What to work on:
In the records that follow, locate every line with "وخيارات" and extract it.

===== Record set =====

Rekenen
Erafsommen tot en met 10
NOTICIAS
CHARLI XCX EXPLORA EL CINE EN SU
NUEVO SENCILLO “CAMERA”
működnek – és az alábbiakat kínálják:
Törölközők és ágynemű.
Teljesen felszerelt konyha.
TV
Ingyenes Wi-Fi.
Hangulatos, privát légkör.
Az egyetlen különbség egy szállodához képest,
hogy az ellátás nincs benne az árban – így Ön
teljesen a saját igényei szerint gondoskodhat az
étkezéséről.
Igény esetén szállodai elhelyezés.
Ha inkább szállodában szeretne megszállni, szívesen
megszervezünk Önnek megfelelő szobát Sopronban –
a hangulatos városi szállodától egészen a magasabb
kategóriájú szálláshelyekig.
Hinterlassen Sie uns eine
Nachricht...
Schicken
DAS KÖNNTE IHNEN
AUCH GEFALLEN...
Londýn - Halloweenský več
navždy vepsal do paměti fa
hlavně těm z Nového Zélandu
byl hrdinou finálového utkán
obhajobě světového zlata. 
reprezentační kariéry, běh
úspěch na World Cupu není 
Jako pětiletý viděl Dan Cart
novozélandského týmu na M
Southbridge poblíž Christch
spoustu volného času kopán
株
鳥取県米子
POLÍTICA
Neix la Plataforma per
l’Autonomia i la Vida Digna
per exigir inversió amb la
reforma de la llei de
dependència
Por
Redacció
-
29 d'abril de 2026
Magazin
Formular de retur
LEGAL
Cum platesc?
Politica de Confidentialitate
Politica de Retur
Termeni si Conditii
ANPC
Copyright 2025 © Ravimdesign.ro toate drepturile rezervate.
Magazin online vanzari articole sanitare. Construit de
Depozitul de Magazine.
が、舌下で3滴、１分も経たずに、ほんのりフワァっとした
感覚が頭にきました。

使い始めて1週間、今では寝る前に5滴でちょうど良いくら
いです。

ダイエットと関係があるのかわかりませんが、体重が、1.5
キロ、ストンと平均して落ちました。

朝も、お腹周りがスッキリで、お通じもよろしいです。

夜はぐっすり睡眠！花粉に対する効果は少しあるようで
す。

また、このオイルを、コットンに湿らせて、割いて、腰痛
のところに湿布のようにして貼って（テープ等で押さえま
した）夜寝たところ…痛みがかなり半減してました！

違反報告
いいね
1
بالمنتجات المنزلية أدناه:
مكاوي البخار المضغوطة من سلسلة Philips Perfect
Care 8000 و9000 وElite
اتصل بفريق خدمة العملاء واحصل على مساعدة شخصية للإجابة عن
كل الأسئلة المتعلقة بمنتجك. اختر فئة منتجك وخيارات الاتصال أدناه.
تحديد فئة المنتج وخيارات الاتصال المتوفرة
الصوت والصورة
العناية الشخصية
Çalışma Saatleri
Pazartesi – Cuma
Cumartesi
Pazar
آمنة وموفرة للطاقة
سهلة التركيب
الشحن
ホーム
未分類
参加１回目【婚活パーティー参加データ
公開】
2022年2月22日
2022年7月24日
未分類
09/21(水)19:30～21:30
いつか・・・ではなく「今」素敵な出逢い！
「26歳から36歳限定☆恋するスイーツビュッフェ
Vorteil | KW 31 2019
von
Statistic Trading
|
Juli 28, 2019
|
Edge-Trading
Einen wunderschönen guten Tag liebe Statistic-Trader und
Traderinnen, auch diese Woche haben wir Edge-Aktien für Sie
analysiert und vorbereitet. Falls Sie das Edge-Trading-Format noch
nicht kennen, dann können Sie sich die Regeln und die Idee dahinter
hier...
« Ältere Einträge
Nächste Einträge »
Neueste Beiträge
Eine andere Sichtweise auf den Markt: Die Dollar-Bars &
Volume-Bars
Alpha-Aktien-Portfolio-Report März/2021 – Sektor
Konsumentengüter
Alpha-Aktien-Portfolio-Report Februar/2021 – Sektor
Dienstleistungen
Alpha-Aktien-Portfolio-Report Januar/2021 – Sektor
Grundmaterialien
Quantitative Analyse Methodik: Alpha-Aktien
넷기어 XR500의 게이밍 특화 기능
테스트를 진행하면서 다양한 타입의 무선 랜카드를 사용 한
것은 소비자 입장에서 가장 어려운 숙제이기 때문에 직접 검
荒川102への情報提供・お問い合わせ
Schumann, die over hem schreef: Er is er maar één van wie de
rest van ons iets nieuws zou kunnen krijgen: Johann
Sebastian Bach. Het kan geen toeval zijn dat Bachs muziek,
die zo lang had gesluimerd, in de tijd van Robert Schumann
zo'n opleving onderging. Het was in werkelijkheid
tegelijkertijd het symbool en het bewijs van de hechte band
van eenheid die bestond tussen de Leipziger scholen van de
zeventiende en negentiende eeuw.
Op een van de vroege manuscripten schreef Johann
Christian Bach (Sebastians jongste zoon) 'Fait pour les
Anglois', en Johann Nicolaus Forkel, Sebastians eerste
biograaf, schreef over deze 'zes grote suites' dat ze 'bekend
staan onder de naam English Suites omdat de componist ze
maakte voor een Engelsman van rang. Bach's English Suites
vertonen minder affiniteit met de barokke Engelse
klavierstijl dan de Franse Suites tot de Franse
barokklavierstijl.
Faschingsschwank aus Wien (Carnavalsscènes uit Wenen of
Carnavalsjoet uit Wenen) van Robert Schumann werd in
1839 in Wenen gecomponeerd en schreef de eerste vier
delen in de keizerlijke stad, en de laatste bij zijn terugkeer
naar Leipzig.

=====

Solution to this exercise:
كل الأسئلة المتعلقة بمنتجك. اختر فئة منتجك وخيارات الاتصال أدناه.
تحديد فئة المنتج وخيارات الاتصال المتوفرة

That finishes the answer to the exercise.